_EXTRACT_

The paper is organized as follows. Section 2.1 provides an overview of the case study, including the area of investigation, and details the S1 and S2 data used in this research. In Section 3, we explain the general workflow of the proposed method, and in particular the proposed deep learning architecture used for the semantic segmentation training. Further, we describe the definition of a specific loss function and the implementation of the training phase. In Section 4, the results are shown in detail with visual and numerical assessments. Section 5 focuses on evaluating the performance. Section 6 summarizes the main findings and outlines the future directions of this research.

_QUESTIONS_
(a) According to the outline, what is the proposed deep learning architecture used for? Answer in one to three sentences.
(b) Transcribe the part of the outline starting with "The paper is" and going on through "of this research.".
Answer using nothing but the outline.

Saved data entries:
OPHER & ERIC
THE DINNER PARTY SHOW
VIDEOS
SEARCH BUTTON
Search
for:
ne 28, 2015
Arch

_RESULTS IN ORDER_
(a) The proposed deep learning architecture is used for the semantic segmentation training. Section 3 explains it as part of the general workflow of the proposed method.

(b)
The paper is organized as follows. Section 2.1 provides an overview of the case study, including the area of investigation, and details the S1 and S2 data used in this research. In Section 3, we explain the general workflow of the proposed method, and in particular the proposed deep learning architecture used for the semantic segmentation training. Further, we describe the definition of a specific loss function and the implementation of the training phase. In Section 4, the results are shown in detail with visual and numerical assessments. Section 5 focuses on evaluating the performance. Section 6 summarizes the main findings and outlines the future directions of this research.